Supplied records Start Marker

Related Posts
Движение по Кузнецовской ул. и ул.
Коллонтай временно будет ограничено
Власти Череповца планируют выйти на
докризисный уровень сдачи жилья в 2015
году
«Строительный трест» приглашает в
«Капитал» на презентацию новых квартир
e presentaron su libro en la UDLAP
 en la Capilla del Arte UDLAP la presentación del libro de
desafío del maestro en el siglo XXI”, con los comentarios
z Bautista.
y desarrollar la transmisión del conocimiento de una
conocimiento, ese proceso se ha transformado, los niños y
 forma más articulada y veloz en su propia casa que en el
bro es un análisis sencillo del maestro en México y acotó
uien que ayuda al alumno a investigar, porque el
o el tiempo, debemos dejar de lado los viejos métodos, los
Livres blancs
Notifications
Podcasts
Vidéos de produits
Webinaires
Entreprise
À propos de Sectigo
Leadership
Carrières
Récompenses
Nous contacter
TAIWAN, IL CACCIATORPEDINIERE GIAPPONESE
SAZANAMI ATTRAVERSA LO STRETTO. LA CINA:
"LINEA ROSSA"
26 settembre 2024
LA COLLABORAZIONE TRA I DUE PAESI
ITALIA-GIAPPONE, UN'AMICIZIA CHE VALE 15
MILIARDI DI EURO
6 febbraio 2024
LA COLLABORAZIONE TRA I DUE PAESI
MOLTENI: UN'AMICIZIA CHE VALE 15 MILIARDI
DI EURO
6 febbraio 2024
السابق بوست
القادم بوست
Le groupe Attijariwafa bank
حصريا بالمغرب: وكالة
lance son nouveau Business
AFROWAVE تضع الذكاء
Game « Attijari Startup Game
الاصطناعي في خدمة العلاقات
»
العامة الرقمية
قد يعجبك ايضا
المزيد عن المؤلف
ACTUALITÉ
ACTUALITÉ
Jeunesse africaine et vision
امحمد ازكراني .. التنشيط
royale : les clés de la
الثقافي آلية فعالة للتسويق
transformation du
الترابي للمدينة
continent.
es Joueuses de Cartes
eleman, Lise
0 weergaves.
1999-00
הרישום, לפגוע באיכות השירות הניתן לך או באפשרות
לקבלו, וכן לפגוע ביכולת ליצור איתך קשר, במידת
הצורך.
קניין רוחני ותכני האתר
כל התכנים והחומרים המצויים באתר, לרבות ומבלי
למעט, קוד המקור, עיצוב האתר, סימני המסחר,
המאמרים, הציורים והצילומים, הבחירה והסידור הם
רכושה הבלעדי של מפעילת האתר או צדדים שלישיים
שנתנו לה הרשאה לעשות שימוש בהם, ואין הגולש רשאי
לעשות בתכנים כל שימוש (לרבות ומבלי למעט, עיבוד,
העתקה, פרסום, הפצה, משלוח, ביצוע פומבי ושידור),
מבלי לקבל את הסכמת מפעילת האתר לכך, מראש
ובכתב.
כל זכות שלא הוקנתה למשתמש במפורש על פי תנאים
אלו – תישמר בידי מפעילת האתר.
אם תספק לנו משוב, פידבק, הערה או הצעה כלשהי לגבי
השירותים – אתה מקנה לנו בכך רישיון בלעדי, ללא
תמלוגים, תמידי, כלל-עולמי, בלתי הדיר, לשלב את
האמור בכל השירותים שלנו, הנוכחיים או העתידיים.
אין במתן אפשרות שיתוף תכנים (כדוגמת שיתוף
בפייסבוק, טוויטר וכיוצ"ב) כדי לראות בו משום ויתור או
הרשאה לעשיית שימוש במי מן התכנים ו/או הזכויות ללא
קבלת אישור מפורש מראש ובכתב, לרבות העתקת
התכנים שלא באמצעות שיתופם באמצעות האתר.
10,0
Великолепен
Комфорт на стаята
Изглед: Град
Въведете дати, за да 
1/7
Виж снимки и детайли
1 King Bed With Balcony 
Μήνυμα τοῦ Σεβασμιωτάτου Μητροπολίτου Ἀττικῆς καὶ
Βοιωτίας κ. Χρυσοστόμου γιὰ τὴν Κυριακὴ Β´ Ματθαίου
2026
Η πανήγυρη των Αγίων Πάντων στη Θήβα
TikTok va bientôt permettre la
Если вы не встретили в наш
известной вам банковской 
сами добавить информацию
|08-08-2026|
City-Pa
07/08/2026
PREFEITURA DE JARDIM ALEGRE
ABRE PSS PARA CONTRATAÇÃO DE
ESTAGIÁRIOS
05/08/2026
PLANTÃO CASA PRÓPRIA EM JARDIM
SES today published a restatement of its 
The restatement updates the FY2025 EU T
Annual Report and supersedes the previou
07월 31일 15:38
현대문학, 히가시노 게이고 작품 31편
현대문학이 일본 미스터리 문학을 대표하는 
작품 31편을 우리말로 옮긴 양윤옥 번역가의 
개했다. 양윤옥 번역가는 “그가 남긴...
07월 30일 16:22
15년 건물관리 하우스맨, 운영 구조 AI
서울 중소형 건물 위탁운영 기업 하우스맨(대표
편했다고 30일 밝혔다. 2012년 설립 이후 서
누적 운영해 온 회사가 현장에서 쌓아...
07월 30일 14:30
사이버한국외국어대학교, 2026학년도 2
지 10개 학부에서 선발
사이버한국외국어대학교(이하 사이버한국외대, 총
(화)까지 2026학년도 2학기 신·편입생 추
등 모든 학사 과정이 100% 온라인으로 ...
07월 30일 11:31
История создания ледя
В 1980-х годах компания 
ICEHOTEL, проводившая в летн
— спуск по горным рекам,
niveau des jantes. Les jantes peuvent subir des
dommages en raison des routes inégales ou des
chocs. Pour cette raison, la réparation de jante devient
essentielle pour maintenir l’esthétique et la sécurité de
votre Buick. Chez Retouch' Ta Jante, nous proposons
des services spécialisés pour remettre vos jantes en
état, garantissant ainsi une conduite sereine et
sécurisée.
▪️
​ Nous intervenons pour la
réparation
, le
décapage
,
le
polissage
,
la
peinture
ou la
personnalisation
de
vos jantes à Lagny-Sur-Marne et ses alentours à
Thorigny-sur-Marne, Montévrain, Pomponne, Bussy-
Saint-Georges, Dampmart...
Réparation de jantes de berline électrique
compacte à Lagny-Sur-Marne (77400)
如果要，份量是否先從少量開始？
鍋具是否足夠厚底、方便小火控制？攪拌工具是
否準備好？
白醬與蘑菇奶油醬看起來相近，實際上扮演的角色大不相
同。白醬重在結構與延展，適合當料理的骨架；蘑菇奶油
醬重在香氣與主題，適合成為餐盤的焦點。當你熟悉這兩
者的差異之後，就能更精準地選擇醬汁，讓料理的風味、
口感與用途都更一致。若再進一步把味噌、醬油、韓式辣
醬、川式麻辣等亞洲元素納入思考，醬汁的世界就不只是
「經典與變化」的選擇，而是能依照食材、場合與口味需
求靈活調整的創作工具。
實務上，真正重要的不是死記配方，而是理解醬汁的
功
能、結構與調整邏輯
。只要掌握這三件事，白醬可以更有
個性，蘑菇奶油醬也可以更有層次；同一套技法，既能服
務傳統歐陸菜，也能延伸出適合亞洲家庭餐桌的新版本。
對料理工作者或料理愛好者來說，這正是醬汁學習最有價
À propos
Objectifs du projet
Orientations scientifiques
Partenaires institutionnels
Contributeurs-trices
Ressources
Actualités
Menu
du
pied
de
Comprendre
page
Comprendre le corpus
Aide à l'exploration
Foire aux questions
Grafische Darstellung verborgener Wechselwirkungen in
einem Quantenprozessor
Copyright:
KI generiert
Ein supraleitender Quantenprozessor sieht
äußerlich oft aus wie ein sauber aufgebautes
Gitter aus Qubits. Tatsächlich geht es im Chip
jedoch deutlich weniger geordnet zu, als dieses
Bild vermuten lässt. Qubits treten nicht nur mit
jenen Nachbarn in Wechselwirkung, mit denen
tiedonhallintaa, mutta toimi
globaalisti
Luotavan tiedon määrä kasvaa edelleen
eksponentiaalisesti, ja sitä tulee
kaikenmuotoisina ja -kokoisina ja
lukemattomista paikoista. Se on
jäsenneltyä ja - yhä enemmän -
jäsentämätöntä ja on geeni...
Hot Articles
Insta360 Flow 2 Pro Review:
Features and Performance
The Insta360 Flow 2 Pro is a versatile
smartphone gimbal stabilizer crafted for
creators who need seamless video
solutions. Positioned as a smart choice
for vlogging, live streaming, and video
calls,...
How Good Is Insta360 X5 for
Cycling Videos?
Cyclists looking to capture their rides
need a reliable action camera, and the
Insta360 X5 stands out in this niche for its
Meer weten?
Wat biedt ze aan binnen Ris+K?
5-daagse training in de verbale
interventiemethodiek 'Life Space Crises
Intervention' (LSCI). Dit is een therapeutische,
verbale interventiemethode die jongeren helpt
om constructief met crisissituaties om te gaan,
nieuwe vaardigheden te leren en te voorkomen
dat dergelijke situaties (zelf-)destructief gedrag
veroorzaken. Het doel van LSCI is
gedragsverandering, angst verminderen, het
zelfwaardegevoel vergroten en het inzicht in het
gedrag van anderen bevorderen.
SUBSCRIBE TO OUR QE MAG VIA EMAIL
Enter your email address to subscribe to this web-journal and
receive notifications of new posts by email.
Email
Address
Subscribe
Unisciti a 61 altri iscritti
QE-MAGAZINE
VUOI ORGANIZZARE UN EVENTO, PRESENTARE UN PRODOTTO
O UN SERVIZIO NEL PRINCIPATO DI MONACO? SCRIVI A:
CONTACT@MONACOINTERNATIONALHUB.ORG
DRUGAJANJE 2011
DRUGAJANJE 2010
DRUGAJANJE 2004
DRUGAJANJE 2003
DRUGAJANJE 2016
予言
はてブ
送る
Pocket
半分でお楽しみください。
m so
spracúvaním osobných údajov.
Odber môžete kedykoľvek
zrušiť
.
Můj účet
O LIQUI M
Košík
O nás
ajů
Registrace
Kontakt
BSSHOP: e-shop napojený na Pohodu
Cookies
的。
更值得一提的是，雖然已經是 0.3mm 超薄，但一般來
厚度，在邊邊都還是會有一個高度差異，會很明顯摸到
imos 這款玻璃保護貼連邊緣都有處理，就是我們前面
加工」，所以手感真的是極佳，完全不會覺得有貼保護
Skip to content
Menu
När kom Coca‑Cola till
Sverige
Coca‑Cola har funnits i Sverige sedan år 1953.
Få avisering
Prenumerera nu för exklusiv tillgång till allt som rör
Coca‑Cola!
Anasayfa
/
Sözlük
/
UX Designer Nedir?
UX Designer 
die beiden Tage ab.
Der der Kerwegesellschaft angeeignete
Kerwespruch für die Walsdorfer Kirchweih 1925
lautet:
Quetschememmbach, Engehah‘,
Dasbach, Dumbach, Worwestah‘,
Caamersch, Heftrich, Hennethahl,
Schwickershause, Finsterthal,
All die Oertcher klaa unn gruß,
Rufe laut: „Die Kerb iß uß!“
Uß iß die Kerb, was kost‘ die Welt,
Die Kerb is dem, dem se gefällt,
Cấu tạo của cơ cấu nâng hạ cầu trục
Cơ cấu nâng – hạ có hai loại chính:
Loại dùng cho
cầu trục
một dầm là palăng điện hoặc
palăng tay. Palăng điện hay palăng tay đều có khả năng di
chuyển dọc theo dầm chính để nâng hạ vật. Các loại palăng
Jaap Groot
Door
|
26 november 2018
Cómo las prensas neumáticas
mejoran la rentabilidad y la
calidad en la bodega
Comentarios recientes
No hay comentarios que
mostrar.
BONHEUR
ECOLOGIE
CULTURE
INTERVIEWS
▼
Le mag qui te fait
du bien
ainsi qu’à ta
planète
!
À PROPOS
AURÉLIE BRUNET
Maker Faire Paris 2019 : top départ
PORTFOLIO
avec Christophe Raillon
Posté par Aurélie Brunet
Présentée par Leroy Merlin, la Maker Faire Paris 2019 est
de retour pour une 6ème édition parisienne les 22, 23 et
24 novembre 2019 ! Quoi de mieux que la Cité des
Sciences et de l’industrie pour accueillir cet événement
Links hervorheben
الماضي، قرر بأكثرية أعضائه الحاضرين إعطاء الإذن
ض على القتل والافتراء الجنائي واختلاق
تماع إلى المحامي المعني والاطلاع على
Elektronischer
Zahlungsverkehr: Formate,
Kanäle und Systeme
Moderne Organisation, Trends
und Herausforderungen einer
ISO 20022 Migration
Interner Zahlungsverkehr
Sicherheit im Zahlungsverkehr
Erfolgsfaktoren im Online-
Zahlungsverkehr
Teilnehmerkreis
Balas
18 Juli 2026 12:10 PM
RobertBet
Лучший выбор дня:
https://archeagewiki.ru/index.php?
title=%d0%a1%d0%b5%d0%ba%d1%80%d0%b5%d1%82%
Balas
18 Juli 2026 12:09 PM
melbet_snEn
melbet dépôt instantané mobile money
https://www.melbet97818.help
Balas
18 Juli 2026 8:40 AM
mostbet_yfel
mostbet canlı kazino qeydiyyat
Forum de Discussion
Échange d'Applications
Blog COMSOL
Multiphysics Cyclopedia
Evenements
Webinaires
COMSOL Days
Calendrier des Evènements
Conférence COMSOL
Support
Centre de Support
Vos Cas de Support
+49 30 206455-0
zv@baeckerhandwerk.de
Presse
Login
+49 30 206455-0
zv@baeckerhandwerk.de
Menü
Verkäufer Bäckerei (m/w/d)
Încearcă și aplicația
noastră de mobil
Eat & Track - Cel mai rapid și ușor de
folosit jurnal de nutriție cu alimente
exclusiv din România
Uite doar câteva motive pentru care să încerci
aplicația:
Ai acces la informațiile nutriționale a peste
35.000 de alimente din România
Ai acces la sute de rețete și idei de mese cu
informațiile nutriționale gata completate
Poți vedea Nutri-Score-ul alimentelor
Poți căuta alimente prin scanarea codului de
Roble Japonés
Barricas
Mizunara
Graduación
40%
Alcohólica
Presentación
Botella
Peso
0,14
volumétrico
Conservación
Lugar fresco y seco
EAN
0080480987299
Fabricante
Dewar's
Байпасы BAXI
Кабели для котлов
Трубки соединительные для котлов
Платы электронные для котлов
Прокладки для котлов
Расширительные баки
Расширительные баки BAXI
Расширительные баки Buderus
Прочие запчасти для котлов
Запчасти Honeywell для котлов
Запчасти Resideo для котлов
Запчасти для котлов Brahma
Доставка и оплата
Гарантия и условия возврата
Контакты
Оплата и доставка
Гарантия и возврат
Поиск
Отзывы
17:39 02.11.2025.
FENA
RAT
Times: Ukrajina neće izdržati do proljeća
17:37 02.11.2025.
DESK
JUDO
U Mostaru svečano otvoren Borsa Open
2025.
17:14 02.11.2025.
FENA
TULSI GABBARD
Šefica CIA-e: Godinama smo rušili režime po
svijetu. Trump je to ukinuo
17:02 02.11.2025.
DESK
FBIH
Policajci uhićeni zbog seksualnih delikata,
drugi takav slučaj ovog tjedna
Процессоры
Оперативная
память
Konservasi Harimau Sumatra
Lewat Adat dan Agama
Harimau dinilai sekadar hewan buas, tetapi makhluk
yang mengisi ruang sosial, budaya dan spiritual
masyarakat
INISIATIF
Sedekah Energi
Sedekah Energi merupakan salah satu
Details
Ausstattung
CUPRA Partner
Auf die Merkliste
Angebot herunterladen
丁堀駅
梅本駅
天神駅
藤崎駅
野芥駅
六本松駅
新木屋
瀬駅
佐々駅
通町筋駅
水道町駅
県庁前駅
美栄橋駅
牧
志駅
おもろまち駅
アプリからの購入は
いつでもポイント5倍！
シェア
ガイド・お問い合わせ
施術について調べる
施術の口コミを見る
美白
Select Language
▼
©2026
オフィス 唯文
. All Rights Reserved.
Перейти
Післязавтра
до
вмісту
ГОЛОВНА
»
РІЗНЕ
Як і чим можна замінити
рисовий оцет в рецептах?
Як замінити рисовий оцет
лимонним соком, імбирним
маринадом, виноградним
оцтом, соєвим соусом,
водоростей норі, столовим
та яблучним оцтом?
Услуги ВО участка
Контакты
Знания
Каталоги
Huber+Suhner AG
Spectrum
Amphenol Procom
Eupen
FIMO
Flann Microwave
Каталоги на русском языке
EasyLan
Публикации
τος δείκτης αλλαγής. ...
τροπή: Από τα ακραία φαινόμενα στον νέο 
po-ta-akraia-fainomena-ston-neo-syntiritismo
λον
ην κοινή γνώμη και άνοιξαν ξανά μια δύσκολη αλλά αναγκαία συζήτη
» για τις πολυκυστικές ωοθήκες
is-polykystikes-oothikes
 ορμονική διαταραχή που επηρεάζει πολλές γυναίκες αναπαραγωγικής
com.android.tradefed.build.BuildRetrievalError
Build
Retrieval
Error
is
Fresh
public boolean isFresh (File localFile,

Supplied records End Marker

Return the line that contains "po-ta-akraia-fainomena-ston-neo-syntiritismo", along with every line after it in the data above, exactly and with nothing else.

po-ta-akraia-fainomena-ston-neo-syntiritismo
λον
ην κοινή γνώμη και άνοιξαν ξανά μια δύσκολη αλλά αναγκαία συζήτη
» για τις πολυκυστικές ωοθήκες
is-polykystikes-oothikes
 ορμονική διαταραχή που επηρεάζει πολλές γυναίκες αναπαραγωγικής
com.android.tradefed.build.BuildRetrievalError
Build
Retrieval
Error
is
Fresh
public boolean isFresh (File localFile,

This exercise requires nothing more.